Updated: Wednesday, 26th September 2018 @ 12:24pm

Canal Street worker sends furious letter to BBC after Graham Norton reprimanded for wearing AIDS ribbon

Canal Street worker sends furious letter to BBC after Graham Norton reprimanded for wearing AIDS ribbon

By Edward Roberts

A furious Canal Street worker has condemned the BBC over reprimanding Graham Norton for wearing a red ribbon in support of World AIDS Day.

David Costin sent an angry email to the BBC in which he called for an immediate explanation of why Norton should not have been able to wear the emblem while presenting his chat show.

He also questioned the BBC’s contradictory handling of the matter in their memorial for Nelson Mandela where the former president of South Africa was seen proudly displaying the same crest as Norton.

Mr Costin, who works on Canal Street, said: “How can a world leader be such a champion to a cause but a chat show host can’t?

“I would welcome your comments however I cannot think of any justification for this delusional nonsense.”

Norton wore a red ribbon in front of millions of viewers on November 29, only two days before World AIDS day which falls on December 1 each year.

Mr Costin was keen to highlight the significance of the event in his tirade.

He said: “There are numerous organisations that are currently fighting the stigma against the epidemic and raising awareness around it.  Hence the need to wear the ribbon.”

The BBC, which is now largely based at Salford’s own MediaCityUK, was quick to defend their stance on the issue and resolve the outpour of criticism they have received from a baffled public.

Mark Linsey, a controller for BBC Entertainment Commissioning, responded by accepting that the ruling against the red ribbon was controversial and had caused disruption within the organisation.

He said:  “It is a strongly debated subject internally as there are people within the BBC that disagree with the guidelines, particularly supporters of such notable charities as World’s Aids Day.”

The retort outlined that the ribbon was not permitted in the interest of fairness and the conflict that it may cause with other charities that the BBC is affiliated with.

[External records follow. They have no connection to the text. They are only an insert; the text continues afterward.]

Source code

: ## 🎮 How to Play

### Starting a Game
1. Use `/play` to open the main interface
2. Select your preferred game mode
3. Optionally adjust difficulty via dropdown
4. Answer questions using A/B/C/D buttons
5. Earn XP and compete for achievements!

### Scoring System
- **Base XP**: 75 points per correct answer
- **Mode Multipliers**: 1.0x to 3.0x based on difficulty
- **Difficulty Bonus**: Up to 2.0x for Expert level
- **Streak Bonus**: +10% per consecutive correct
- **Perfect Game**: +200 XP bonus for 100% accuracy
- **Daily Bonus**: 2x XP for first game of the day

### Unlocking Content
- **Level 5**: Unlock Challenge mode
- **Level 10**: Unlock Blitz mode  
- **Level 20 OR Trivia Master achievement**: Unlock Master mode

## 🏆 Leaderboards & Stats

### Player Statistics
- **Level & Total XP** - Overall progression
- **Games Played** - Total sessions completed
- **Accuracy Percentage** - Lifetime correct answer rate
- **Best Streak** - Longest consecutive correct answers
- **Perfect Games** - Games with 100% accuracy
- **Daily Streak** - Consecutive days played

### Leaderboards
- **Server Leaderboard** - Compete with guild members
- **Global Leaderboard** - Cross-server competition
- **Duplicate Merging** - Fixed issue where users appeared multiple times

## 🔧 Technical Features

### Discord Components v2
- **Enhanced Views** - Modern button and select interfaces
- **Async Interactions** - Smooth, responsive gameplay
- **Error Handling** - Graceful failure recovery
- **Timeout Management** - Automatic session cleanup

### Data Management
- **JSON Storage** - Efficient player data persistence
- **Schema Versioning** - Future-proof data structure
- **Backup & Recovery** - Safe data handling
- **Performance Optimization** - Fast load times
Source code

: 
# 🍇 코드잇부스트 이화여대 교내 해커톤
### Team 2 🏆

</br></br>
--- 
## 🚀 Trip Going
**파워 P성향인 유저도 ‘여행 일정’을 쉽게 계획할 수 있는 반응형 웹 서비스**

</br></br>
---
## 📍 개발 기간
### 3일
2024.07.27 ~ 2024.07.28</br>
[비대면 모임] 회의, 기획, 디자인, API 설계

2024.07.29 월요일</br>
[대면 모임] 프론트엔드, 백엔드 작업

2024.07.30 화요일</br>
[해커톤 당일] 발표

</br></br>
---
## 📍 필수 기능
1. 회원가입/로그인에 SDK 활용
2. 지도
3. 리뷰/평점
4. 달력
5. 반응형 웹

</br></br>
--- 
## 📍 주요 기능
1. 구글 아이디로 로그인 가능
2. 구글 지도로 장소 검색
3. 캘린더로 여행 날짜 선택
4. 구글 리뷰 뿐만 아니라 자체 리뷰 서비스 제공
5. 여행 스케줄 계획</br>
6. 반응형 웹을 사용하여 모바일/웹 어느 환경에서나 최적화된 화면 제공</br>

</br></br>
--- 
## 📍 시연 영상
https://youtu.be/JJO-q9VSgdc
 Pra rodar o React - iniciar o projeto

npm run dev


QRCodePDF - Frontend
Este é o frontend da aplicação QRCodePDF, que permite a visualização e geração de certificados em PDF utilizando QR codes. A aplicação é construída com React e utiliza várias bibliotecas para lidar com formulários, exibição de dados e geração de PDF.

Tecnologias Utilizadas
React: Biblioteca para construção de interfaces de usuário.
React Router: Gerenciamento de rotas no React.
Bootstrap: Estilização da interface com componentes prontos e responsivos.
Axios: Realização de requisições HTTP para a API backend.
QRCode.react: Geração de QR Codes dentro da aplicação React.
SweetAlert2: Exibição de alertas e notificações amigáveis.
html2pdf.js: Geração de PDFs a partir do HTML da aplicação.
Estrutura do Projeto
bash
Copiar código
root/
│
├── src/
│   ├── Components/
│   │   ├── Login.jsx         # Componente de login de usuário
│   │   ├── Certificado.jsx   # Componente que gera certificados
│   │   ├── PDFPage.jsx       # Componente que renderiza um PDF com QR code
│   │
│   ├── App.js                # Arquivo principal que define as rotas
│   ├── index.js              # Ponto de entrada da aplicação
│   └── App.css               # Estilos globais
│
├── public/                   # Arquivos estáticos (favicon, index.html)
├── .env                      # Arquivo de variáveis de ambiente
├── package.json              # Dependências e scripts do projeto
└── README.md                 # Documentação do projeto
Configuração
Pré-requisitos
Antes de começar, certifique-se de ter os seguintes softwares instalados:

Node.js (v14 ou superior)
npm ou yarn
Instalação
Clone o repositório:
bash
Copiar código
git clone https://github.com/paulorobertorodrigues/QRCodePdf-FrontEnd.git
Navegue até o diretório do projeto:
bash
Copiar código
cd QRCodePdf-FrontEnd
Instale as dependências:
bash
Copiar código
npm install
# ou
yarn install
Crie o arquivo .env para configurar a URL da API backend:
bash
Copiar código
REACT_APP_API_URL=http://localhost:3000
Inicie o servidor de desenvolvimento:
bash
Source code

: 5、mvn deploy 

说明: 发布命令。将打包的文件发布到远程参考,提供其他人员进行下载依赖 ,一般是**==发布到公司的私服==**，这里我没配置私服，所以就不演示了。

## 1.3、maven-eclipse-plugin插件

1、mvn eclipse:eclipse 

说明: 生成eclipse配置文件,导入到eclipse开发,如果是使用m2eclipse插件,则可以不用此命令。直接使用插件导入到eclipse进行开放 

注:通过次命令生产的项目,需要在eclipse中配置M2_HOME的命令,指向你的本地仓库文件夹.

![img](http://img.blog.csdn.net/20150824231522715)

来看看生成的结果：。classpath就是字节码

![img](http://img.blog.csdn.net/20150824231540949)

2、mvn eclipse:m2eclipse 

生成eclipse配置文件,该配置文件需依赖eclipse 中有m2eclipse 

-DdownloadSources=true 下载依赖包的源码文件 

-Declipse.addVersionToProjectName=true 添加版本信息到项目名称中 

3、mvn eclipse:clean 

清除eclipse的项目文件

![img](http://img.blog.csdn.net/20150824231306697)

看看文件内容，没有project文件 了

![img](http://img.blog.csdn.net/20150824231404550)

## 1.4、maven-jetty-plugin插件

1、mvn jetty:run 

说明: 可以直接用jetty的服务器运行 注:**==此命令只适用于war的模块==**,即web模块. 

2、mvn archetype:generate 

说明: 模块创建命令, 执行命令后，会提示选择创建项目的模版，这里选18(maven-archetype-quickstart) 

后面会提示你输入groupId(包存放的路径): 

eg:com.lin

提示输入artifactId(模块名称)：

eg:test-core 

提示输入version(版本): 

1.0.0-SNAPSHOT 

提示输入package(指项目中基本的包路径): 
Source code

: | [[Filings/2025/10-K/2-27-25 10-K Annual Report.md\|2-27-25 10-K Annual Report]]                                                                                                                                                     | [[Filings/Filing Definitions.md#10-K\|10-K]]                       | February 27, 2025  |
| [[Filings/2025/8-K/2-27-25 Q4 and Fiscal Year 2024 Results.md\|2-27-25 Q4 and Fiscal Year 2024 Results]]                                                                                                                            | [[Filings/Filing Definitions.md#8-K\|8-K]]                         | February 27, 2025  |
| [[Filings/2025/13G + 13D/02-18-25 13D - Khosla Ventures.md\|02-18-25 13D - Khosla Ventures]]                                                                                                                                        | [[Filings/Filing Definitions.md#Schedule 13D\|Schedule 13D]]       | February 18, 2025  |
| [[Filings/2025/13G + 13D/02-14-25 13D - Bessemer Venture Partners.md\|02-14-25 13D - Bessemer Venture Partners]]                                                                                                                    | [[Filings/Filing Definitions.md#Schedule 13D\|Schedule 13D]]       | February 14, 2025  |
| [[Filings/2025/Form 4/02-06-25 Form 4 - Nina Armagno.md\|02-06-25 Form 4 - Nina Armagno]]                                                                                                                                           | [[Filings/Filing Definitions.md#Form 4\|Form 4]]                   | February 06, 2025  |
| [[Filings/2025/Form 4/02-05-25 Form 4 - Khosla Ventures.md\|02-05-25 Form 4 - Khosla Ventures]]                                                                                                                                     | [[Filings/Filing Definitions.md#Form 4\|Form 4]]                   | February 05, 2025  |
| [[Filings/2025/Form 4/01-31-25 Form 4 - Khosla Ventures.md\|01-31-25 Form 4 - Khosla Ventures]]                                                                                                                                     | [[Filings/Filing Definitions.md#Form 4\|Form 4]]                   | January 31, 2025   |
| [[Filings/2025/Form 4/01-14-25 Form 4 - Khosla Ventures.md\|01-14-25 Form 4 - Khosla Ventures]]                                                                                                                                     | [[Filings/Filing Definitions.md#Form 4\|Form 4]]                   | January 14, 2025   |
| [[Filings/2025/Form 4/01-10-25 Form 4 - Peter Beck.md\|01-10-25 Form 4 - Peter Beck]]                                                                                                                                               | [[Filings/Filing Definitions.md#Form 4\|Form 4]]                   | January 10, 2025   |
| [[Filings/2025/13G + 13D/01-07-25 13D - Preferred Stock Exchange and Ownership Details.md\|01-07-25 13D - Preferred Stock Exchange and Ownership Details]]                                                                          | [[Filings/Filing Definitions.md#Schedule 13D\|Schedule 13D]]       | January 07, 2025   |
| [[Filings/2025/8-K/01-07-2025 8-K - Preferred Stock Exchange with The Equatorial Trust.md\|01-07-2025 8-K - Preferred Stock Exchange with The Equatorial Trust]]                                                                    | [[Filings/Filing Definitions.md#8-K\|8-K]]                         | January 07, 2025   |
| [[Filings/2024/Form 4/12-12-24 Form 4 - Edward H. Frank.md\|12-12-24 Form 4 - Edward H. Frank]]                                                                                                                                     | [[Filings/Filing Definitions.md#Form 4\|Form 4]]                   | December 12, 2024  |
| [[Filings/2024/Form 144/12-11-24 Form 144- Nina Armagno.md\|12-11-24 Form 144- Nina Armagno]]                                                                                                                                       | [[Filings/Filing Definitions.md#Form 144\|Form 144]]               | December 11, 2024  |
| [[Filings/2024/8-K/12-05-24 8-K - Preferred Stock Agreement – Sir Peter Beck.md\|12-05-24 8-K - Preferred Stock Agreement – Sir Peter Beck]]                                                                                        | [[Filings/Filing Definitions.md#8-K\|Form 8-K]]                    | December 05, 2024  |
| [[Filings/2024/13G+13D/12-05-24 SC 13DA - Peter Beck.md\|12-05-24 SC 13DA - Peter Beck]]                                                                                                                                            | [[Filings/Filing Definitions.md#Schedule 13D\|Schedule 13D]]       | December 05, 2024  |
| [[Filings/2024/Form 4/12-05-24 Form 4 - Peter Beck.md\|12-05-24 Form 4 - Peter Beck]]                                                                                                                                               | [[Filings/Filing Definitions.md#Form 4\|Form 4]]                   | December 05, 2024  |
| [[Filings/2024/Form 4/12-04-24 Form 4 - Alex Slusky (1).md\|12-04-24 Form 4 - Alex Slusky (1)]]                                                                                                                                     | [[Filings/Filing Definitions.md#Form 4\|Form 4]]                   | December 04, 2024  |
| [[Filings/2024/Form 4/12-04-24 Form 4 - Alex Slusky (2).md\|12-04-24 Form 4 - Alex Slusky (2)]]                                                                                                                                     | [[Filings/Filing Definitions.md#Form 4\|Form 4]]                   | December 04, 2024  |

Mr Linsey said: “The BBC aims to be impartial between charities and good causes and we cannot campaign or wage awareness-raising campaigns, also for reasons of impartiality.”

The ribbon is permitted to be worn by guests and audiences but not hosts or anyone connected with the company.

However, as the red insignia is often likened to the poppy that is worn annually on the run up to Remembrance Day many have been keen to point out how the BBC gladly allows the latter despite their similarities.

The organisation has replied to this parallel between the emblems by noting that they have a long term relationship with the Royal British Legion Charity Appeal which includes poppies being worn on screen and being sold on their premises.

“The poppy is a universal symbol of remembrance for those who died serving their country in conflict and, in particular, for those who died defending this country in two world wars,” Mr Linsey defended.

Other people have reacted angrily to the BBC’s stance by taking to social networks or contacting the broadcaster directly.

The MP for Airdrie and Shotts, Pamela Nash, has since followed suit by releasing an open letter calling for the BBC to re-think their position.

Echoing similar sentiments to Mr Costin, her letter asks them to amend their guidelines accordingly.

The young MP said: “It is a symbol of solidarity, compassion, and an important awareness raising tool which the BBC could greatly help promoting.”

World AIDs day began in 1995 after millions had died from the infection during the epidemic that began in the late 70s.

In 2012 there were 442 new cases of HIV in Greater Manchester and it is estimated that there are 500 people living in the city unaware that they are suffering from the condition.

Last month World AIDS day was marked with a procession and a candlelit vigil in the city centre.